Records shown START
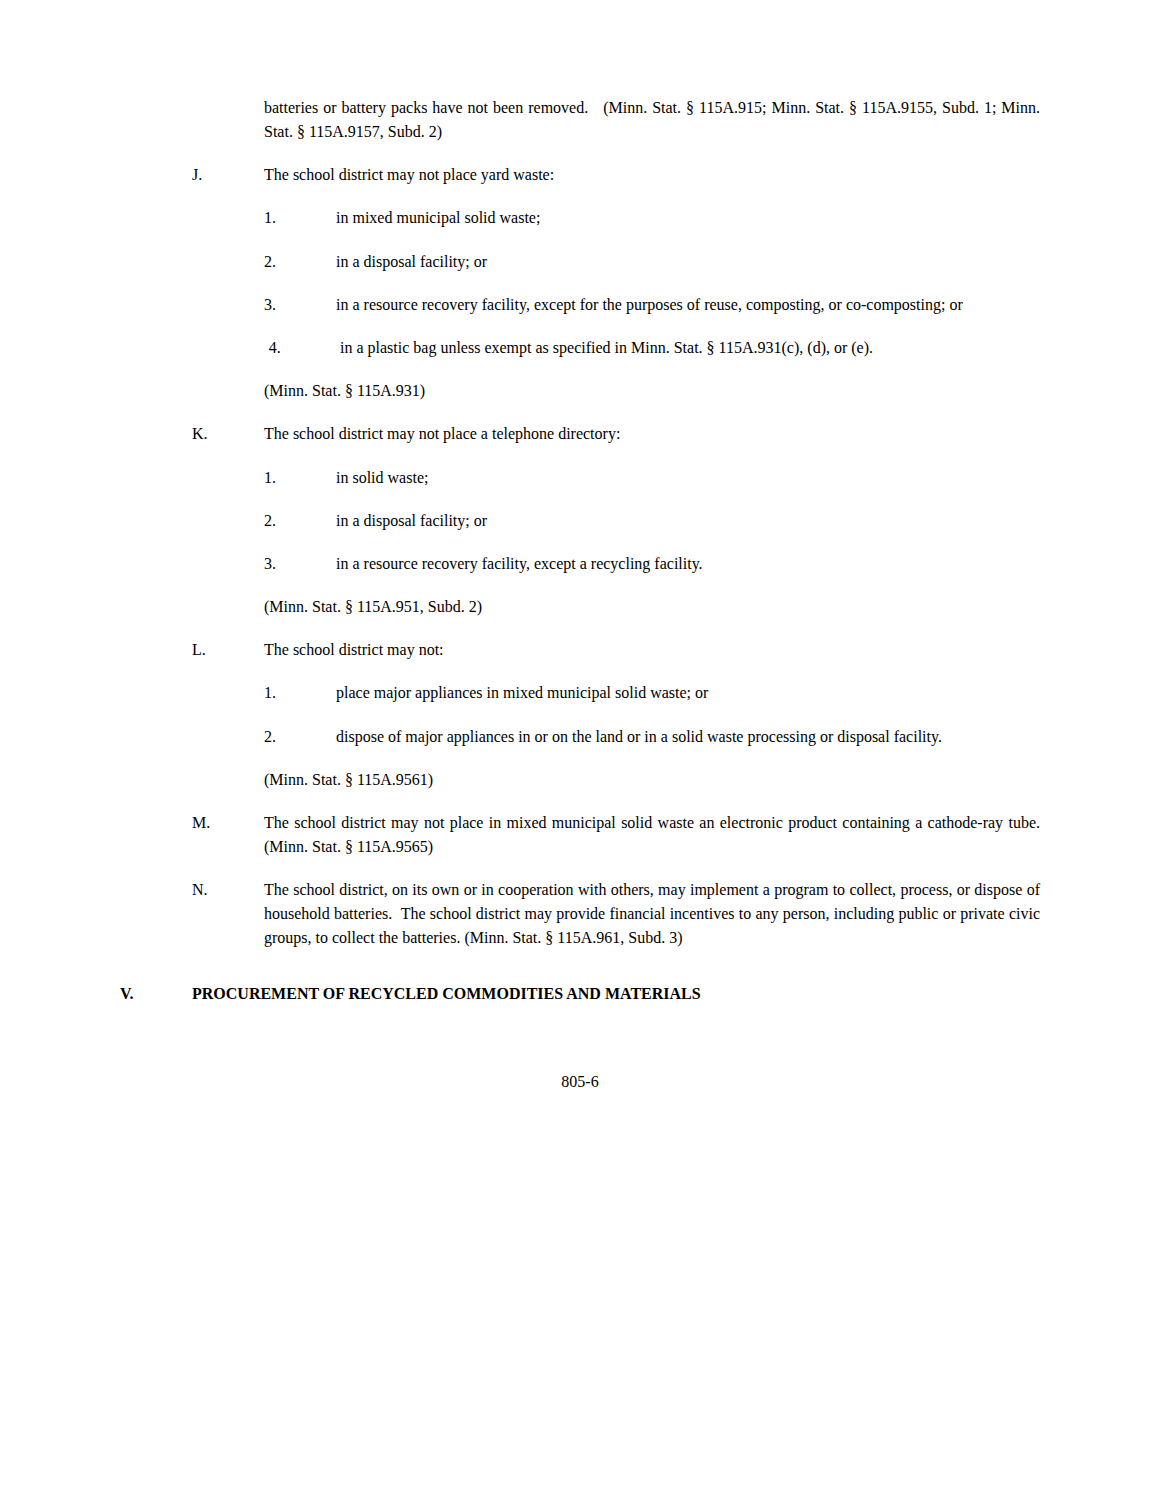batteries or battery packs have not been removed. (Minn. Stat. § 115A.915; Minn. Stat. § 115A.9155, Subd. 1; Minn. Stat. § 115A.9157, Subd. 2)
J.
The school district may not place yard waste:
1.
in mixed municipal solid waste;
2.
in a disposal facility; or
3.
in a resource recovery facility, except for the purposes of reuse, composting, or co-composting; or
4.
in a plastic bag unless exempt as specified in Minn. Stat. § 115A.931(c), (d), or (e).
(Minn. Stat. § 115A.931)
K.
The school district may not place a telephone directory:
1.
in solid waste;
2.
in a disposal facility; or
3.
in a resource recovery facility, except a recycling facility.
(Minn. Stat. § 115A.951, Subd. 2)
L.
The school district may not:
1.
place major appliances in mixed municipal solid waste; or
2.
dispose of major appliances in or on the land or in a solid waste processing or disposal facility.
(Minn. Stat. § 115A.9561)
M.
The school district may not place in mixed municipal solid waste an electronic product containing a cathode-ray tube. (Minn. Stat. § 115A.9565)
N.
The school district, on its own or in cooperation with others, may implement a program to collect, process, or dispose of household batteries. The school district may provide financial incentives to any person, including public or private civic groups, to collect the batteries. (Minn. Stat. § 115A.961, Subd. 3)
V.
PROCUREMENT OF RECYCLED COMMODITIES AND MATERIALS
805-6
Records shown END
=== What this task involves ===
Retype the whole listing. Keep every word exact but include no pictures.

=== Written response ===
batteries or battery packs have not been removed. (Minn. Stat. § 115A.915; Minn. Stat. § 115A.9155, Subd. 1; Minn. Stat. § 115A.9157, Subd. 2)
J.
The school district may not place yard waste:
1.
in mixed municipal solid waste;
2.
in a disposal facility; or
3.
in a resource recovery facility, except for the purposes of reuse, composting, or co-composting; or
4.
in a plastic bag unless exempt as specified in Minn. Stat. § 115A.931(c), (d), or (e).
(Minn. Stat. § 115A.931)
K.
The school district may not place a telephone directory:
1.
in solid waste;
2.
in a disposal facility; or
3.
in a resource recovery facility, except a recycling facility.
(Minn. Stat. § 115A.951, Subd. 2)
L.
The school district may not:
1.
place major appliances in mixed municipal solid waste; or
2.
dispose of major appliances in or on the land or in a solid waste processing or disposal facility.
(Minn. Stat. § 115A.9561)
M.
The school district may not place in mixed municipal solid waste an electronic product containing a cathode-ray tube. (Minn. Stat. § 115A.9565)
N.
The school district, on its own or in cooperation with others, may implement a program to collect, process, or dispose of household batteries. The school district may provide financial incentives to any person, including public or private civic groups, to collect the batteries. (Minn. Stat. § 115A.961, Subd. 3)
V.
PROCUREMENT OF RECYCLED COMMODITIES AND MATERIALS
805-6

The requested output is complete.